Return exactly the lines that run from the one with "La SRE también anunció que p" to the last line of the entries below, both included, and nothing else.

——

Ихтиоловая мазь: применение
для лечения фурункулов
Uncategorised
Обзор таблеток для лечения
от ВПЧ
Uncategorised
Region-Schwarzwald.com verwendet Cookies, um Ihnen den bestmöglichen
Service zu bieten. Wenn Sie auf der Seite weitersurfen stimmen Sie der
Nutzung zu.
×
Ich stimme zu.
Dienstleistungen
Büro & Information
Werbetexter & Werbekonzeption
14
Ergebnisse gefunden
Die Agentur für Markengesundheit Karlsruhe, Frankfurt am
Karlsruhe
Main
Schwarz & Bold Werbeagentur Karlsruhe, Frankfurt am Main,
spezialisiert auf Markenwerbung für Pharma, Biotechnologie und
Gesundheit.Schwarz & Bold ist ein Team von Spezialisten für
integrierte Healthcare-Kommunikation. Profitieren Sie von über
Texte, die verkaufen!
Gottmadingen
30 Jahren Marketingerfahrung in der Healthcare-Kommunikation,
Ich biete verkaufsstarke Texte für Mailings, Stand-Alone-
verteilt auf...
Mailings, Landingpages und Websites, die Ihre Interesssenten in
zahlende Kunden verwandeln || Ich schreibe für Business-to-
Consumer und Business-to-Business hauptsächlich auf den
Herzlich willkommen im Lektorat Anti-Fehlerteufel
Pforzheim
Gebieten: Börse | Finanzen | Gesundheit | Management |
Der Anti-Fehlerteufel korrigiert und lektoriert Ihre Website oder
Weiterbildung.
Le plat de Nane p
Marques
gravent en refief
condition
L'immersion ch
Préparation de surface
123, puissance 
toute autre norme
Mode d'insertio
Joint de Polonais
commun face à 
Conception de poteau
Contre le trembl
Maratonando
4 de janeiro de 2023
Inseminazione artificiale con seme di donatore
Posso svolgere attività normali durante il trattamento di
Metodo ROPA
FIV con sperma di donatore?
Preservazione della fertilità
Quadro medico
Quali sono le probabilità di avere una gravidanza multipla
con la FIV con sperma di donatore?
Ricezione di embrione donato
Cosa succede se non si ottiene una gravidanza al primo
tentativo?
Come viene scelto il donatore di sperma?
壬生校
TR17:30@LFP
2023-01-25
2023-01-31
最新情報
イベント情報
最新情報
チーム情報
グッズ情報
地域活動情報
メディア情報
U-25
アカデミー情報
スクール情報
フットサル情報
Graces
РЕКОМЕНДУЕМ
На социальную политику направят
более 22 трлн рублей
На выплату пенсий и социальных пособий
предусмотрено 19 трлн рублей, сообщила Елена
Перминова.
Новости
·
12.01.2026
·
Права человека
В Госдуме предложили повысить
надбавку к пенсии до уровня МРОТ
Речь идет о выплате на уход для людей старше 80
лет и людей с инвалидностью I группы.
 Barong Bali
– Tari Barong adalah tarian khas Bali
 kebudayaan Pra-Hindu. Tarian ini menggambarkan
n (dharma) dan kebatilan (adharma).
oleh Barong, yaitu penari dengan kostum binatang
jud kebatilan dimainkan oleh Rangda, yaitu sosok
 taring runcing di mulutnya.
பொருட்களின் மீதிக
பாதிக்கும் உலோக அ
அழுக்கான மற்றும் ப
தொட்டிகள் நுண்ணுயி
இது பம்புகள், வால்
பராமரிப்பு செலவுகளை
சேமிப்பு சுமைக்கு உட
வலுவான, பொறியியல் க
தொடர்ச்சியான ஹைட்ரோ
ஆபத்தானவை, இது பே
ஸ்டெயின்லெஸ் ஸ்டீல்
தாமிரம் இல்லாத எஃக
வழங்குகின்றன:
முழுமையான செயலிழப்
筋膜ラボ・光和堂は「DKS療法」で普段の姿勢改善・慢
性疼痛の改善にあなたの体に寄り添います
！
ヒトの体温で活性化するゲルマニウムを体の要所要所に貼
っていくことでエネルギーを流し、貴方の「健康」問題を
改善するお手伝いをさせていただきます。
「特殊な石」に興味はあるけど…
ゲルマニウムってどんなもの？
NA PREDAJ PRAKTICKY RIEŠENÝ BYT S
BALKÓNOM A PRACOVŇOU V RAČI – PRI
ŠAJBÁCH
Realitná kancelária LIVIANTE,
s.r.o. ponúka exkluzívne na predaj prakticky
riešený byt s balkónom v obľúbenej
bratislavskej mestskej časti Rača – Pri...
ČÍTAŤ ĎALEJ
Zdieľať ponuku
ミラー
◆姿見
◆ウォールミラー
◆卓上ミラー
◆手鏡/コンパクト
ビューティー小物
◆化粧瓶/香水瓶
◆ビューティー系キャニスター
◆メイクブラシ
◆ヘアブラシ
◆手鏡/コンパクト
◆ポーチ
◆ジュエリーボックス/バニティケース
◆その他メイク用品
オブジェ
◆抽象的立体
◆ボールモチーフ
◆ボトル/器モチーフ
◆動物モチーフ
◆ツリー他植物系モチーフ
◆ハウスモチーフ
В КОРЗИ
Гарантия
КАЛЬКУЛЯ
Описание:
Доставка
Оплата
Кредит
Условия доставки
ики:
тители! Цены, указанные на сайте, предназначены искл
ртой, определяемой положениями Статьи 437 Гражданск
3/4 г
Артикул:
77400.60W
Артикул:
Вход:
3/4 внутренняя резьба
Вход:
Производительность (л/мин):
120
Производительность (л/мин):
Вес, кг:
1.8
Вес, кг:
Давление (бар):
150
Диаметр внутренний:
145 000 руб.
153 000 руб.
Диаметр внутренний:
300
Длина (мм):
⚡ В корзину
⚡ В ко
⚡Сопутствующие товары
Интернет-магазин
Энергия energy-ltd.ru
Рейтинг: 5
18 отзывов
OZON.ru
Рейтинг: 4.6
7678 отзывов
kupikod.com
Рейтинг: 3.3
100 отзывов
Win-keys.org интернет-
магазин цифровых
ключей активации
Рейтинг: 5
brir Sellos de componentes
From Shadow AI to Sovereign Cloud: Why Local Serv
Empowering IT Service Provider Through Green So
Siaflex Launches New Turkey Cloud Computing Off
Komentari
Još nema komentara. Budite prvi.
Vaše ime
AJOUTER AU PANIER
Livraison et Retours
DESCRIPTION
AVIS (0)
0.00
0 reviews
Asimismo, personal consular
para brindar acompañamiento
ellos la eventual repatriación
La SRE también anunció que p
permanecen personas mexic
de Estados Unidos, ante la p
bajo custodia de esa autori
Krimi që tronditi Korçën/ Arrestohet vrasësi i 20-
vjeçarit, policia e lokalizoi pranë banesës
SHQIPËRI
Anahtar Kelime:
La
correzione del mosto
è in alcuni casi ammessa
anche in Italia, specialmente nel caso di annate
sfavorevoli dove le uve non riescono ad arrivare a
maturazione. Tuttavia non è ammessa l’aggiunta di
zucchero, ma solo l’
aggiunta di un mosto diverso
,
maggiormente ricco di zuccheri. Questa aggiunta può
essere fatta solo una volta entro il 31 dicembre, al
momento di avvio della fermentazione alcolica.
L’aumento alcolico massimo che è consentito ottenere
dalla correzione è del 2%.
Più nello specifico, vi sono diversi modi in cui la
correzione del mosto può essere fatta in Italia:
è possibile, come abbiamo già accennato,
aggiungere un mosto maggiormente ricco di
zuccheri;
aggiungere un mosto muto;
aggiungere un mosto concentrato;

——

**EXERCISE ANSWER:**
La SRE también anunció que p
permanecen personas mexic
de Estados Unidos, ante la p
bajo custodia de esa autori
Krimi që tronditi Korçën/ Arrestohet vrasësi i 20-
vjeçarit, policia e lokalizoi pranë banesës
SHQIPËRI
Anahtar Kelime:
La
correzione del mosto
è in alcuni casi ammessa
anche in Italia, specialmente nel caso di annate
sfavorevoli dove le uve non riescono ad arrivare a
maturazione. Tuttavia non è ammessa l’aggiunta di
zucchero, ma solo l’
aggiunta di un mosto diverso
,
maggiormente ricco di zuccheri. Questa aggiunta può
essere fatta solo una volta entro il 31 dicembre, al
momento di avvio della fermentazione alcolica.
L’aumento alcolico massimo che è consentito ottenere
dalla correzione è del 2%.
Più nello specifico, vi sono diversi modi in cui la
correzione del mosto può essere fatta in Italia:
è possibile, come abbiamo già accennato,
aggiungere un mosto maggiormente ricco di
zuccheri;
aggiungere un mosto muto;
aggiungere un mosto concentrato;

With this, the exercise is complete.